Friday, July 25, 2014

The Purpose of Writing

And so you come here to see what the writer has to say. Does He have an insight in to your problem? Does he have comfort and reassurance? Are you looking for his outrage, anger, disgust to wallow in for your emotional pleasure?

You need to understand this, a writer is not simply a monkey pounding on keys, slapping words on a page for some external goal, like a paycheck or banging groupies. A writer is not a celebrity nor a prophet nor a prancing show animal. A writer is someone seeking to get words out of the headspace and out on to a page for reflection. The writer has a storm of concepts, idea and emotions whirling around in their brain.
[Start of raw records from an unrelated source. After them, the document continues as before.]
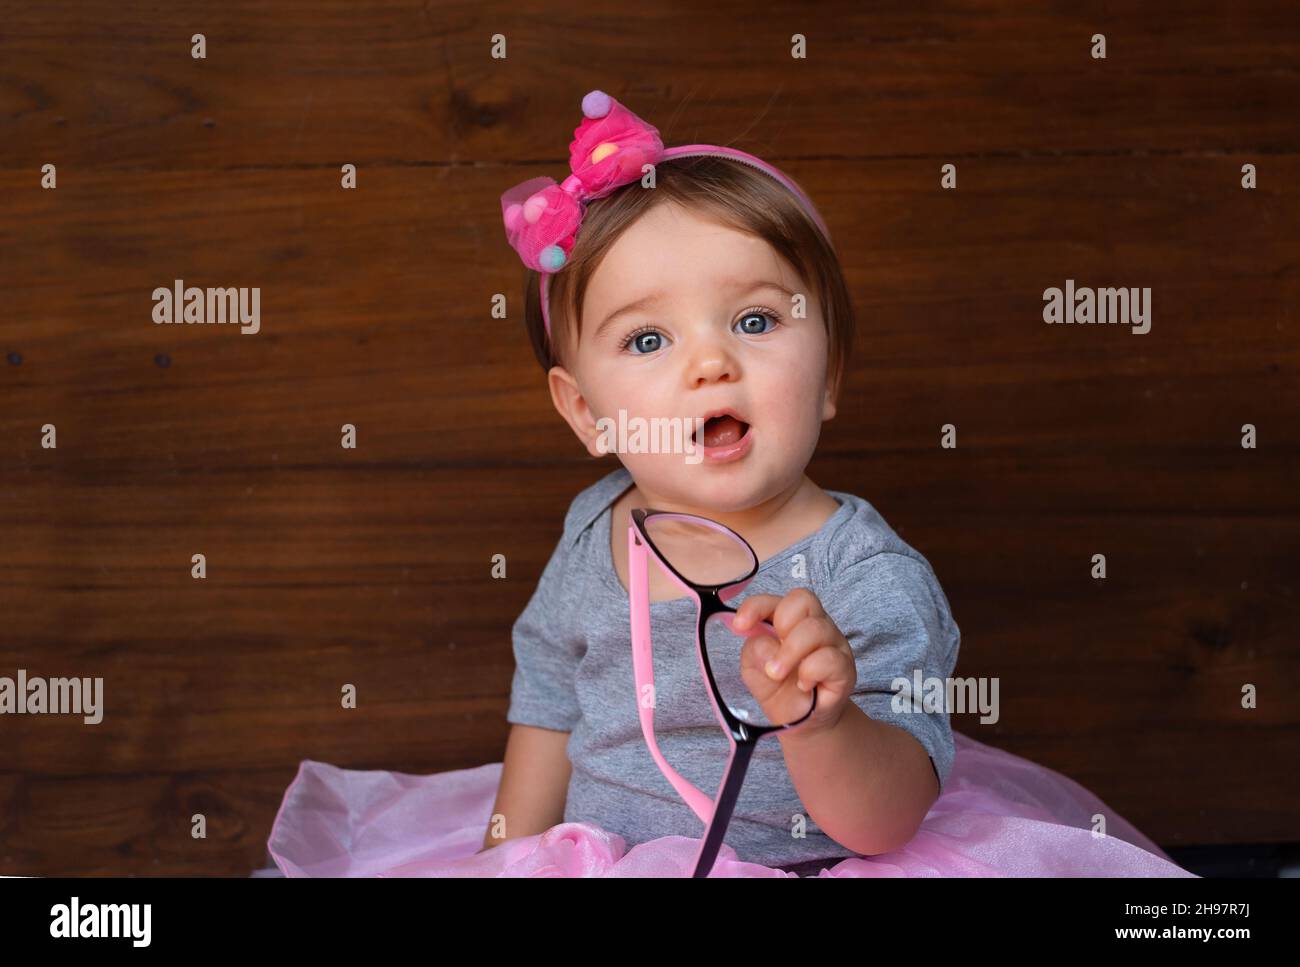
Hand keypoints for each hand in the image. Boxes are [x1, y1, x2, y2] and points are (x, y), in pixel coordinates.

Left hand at [730, 588, 855, 735]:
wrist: (801, 723)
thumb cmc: (779, 690)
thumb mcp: (754, 671)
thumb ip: (753, 652)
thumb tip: (763, 641)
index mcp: (789, 621)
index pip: (776, 600)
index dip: (756, 607)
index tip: (739, 625)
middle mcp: (814, 626)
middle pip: (803, 600)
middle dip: (781, 625)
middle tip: (771, 657)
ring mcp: (832, 644)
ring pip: (816, 628)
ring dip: (790, 653)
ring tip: (777, 674)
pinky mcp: (844, 667)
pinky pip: (829, 658)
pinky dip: (810, 672)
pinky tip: (803, 685)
They manifest as glimpses of action, snatches of scenes or half formed soliloquies that sound good with in the confines of their brain space.  
 
Once out of the confines of the brain space, the words show up on a page, or a computer screen. The process of reflection starts up. Did she really mean “sexually hot for her teddy bear” or is that just a way of saying she wants to go back to the visceral enjoyment of childhood? The words are out there, on the page, sitting. They are put there by a writer who slapped the letters on a keyboard with or without the intent, innuendo, inflection, impression, comprehension of the reader. It sounded good at the time. Why do you turn away?

 It’s just an idea, unless you work for thought police who have twisted their consciousness to believe “thoughts have consequences.” Just because someone writes “Tom proudly slept twelve hours each night for the remaining sixteen weeks” doesn’t mean that they are encouraging sloth. It doesn’t mean that is a prescription for happiness through slumber. It might just be a reporting of a “fact” or a relaying of words the subject conveyed to them.  How the reader recognizes, hears or comprehends them can be very limited.
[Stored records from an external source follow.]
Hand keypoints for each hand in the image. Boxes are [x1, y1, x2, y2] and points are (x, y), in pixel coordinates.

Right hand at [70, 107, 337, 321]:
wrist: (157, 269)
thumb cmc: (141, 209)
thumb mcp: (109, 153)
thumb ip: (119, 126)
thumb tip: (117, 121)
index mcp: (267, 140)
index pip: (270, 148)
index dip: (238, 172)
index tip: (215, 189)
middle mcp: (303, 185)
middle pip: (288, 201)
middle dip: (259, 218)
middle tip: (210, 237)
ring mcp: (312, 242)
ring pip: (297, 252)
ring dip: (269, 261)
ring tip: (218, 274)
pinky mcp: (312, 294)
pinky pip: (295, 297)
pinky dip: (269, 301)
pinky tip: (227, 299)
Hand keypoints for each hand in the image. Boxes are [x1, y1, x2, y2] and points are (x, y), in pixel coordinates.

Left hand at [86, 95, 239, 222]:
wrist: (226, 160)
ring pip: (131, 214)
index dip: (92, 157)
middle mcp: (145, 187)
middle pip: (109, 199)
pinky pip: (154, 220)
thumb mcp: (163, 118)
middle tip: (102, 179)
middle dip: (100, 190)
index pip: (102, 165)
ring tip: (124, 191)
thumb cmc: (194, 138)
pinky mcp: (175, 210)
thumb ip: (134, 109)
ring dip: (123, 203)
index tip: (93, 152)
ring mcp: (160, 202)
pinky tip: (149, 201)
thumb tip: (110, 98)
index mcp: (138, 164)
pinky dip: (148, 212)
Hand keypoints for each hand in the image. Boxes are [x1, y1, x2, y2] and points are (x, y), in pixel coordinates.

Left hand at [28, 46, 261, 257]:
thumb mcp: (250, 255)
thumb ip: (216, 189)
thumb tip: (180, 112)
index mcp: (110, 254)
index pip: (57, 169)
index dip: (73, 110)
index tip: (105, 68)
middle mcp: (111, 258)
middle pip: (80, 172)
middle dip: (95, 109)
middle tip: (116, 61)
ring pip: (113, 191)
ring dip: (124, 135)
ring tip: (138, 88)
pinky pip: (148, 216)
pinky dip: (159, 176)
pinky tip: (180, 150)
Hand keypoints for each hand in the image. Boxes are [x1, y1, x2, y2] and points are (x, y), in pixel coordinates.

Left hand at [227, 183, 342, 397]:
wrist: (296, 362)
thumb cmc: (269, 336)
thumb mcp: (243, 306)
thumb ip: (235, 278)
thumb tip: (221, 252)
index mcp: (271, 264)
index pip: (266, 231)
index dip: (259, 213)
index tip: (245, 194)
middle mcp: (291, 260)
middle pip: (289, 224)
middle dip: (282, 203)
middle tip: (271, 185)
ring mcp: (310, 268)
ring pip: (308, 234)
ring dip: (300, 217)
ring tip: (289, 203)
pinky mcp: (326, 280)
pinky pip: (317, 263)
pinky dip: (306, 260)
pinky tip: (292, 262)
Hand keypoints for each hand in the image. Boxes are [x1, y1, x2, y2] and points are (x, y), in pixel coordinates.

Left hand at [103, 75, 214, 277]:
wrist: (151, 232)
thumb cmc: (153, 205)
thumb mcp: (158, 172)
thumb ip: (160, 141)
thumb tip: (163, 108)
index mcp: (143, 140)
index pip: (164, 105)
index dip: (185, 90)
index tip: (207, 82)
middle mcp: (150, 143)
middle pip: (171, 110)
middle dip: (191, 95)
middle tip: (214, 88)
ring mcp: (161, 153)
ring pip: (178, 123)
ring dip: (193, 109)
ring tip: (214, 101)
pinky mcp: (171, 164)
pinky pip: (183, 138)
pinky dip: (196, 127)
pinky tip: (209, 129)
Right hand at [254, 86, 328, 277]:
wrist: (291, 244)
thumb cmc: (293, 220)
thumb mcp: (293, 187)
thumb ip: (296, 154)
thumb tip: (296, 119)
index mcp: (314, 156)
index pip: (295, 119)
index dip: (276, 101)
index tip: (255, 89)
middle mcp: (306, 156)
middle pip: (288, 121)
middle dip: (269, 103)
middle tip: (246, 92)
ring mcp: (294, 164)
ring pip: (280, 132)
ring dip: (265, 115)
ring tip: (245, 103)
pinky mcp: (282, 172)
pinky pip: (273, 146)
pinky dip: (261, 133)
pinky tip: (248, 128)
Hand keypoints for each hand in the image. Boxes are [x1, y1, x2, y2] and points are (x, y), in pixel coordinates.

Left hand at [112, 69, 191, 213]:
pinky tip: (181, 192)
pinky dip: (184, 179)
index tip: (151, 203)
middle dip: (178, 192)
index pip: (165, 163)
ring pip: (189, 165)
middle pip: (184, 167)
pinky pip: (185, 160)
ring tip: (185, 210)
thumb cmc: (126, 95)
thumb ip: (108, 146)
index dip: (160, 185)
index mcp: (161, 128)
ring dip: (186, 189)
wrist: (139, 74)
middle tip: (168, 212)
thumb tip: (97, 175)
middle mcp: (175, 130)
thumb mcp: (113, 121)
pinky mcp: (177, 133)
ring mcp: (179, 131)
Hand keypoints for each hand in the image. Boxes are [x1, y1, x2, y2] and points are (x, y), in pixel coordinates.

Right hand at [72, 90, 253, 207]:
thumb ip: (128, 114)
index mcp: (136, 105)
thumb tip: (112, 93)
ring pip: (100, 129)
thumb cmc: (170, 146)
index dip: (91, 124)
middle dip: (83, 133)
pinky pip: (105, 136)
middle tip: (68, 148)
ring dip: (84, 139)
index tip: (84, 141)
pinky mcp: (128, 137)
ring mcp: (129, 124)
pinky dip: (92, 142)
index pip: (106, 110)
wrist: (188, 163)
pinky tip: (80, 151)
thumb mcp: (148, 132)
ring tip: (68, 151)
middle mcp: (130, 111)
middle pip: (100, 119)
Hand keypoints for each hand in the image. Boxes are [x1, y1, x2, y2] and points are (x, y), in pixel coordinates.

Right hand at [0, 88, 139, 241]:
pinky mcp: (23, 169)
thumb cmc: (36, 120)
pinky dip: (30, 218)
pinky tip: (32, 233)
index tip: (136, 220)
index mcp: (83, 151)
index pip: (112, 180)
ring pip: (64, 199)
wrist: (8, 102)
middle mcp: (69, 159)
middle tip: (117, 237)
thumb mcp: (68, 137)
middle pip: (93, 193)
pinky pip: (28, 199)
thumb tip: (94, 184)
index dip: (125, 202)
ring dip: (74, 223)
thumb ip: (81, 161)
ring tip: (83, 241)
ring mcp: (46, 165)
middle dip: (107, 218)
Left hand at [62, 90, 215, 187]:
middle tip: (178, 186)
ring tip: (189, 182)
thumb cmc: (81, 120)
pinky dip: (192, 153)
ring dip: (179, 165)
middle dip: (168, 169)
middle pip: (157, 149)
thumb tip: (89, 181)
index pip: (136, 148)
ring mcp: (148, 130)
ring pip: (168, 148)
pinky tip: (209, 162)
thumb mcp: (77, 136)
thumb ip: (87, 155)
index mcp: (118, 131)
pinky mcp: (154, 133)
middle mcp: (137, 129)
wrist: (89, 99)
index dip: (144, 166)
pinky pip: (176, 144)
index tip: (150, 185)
The writer is only disruptive to the barren page, putting letters, numbers, symbols and other visual markings on it to arrange their thoughts, then rearrange them and encase them in punctuation and proper emphasis markings based on a culture, maybe not the culture of the reader, or the writer.  The reader then interfaces with this mélange of visual chicanery.  It is in this transportation of idea from writer, creator, arranger  to reader, interpreter, disassembler that mental mischief, skewed perspective, predisposition, bias, ignorance or malevolent reinterpretation occurs and communication between people breaks down.

Then again, I could just be typing this to get it out of my head so I can fall asleep tonight.